How this Deloitte auditor got his chance to rescue AGL as CEO
by Angela Macdonald-Smith · Australian Financial ReviewAngela Macdonald-SmithSenior resources writer
It was when AGL Energy’s long-planned demerger lay in tatters, market confidence was at an all-time low and the company was at loggerheads with its famous biggest shareholder that then-chief financial officer Damien Nicks knew it was time to step up.
“For me, I was really clear then on what we needed to do as an organisation to reset confidence [of] both the external market, our shareholders and importantly, our people,” Nicks says of the turbulent period in mid-2022 suffered by the 187-year-old energy utility.
“I wouldn’t say I’ve sat there for the last 10 years going, I want to be CEO. But it comes up in points of your career, where you just know that it’s the right time to have a go.”

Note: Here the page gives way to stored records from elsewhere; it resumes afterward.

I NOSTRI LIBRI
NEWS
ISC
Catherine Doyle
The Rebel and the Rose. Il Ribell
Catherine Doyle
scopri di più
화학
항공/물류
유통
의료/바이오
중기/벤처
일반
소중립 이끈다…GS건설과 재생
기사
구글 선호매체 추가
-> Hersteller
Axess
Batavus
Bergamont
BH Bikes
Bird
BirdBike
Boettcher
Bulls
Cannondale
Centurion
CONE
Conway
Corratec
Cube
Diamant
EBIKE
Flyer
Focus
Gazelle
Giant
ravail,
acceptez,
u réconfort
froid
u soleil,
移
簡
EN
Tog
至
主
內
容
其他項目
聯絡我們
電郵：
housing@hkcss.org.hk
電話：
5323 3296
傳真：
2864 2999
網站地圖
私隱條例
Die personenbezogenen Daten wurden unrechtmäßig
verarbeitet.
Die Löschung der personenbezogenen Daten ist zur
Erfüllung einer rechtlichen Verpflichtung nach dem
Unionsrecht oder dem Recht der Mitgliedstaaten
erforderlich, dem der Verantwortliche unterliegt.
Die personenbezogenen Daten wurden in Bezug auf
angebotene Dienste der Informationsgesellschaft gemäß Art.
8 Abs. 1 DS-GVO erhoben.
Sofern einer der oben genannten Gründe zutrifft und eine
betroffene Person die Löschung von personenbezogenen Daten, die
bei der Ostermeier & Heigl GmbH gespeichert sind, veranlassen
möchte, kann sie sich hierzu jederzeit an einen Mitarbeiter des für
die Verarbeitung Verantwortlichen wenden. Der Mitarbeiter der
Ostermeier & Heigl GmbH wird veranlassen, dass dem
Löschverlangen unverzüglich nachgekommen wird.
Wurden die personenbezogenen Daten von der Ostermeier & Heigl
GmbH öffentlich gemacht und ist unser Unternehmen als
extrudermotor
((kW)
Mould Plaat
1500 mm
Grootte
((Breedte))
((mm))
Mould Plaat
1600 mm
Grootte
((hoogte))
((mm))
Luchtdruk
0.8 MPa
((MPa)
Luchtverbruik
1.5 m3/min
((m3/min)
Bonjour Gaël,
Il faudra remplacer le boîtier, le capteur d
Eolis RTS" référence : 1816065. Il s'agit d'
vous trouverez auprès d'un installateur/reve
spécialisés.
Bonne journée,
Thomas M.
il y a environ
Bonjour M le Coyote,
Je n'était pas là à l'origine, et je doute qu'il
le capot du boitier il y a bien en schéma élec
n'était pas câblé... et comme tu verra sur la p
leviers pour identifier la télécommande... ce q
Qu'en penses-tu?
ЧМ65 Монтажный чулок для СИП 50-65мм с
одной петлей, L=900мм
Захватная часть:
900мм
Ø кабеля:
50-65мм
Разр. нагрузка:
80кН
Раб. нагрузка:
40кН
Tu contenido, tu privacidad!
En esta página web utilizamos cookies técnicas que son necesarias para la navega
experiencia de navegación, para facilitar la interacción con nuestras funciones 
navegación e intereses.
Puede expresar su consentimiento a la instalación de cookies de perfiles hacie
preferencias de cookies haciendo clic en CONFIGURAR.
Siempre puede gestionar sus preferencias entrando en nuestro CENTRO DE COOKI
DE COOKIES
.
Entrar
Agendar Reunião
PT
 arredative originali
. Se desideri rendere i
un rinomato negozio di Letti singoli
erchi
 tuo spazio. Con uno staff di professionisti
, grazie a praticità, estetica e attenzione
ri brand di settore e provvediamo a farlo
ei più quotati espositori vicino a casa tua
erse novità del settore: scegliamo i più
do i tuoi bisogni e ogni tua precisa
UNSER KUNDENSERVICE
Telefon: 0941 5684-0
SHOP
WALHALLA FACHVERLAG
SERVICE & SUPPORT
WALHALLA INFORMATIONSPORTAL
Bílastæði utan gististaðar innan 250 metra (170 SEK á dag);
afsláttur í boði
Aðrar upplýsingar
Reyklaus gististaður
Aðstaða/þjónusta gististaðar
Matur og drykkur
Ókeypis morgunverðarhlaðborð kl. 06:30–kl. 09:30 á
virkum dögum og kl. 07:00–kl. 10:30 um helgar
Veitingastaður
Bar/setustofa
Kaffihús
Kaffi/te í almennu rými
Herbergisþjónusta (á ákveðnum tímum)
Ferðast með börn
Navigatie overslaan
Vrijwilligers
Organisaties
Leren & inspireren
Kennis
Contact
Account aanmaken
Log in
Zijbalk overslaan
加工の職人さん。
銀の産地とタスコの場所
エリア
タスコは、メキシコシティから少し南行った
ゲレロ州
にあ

Nicks, who had joined AGL in 2013 when Michael Fraser was still CEO, said that despite the dire straits the country’s biggest electricity and gas retailer and largest carbon emitter was in, he was convinced its underlying business “was not broken”.
“We had the externalities of what we were dealing with, the media, the shareholder piece, and stakeholders: that was very challenging, but the underlying business is a great business.”
Almost two years on, Nicks has put some runs on the board, smoothing over a major board upheaval in late 2022 forced by then-11.3 per cent shareholder Mike Cannon-Brookes’ Grok Ventures, which dramatically scuppered the demerger plan earlier in the year. He put in place a decarbonisation plan for AGL that is broadly backed by Grok and overseen the closure of the Liddell coal-fired generator in NSW.
Importantly, the Melbourne-based company has also taken steps to progress its build-out of clean energy and storage capacity, as Nicks tackles the huge task of replacing its large coal power plants in Victoria and NSW to keep customers supplied with reliable, increasingly low-carbon – and hopefully affordable – energy.
AGL’s project pipeline has expanded from 3.2 gigawatts about 12 months ago to 5.8GW, with a target of more than 12GW to allow for projects that fall by the wayside or get sidelined by better options.
The shares, which hit an all-time low in November 2021 of $5.10, have since increased by about 70 per cent although remain well off the $20-plus levels typical of most of 2017-19.